If the screw on a screw-gauge is given six rotations, it moves by $$3 \; mm$$ on the main scale. If there are 50 divisions on the circular scale the least count of the screw gauge is:

First, we recall what the pitch of a screw is. The pitch is defined as the linear distance moved by the tip of the screw for one complete rotation of the circular head.

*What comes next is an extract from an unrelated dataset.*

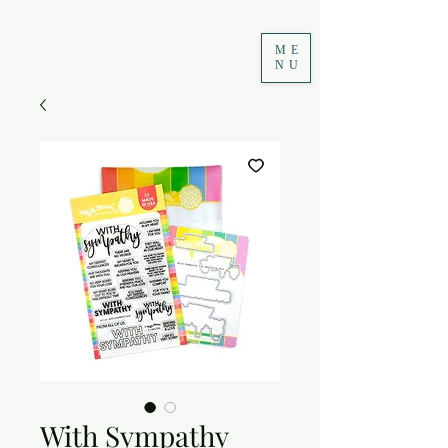
ME
NU
With Sympathy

According to the data given, six complete rotations of the screw make the tip advance through a distance of $$3\; \text{mm}$$ on the main scale. Hence, the pitch can be found by dividing the total linear movement by the number of rotations:

$$\text{Pitch} \;=\; \frac{\text{Total linear advance}}{\text{Number of rotations}}$$

Substituting the numbers, we get

$$\text{Pitch} \;=\; \frac{3\;\text{mm}}{6}$$

Simplifying the fraction,

$$\text{Pitch} \;=\; 0.5\;\text{mm}$$

Now we state the formula for the least count (L.C.) of a screw-gauge. The least count is the smallest length that can be measured with the instrument and is given by

$$\text{Least Count} \;=\; \frac{\text{Pitch}}{\text{Number of divisions on the circular scale}}$$

We have already found the pitch to be $$0.5\;\text{mm}$$, and we are told that the circular scale possesses $$50$$ equal divisions. Substituting these values into the formula, we obtain

$$\text{Least Count} \;=\; \frac{0.5\;\text{mm}}{50}$$

Carrying out the division gives

$$\text{Least Count} \;=\; 0.01\;\text{mm}$$

Usually, we may also wish to express the least count in centimetres for comparison with the answers listed. Since $$1\;\text{mm} \;=\; 0.1\;\text{cm},$$ we multiply $$0.01\;\text{mm}$$ by $$0.1$$ to convert the unit:

$$0.01\;\text{mm} \;=\; 0.01 \times 0.1\;\text{cm} \;=\; 0.001\;\text{cm}$$

Looking at the options, the value $$0.001\;\text{cm}$$ matches Option A.

Hence, the correct answer is Option A.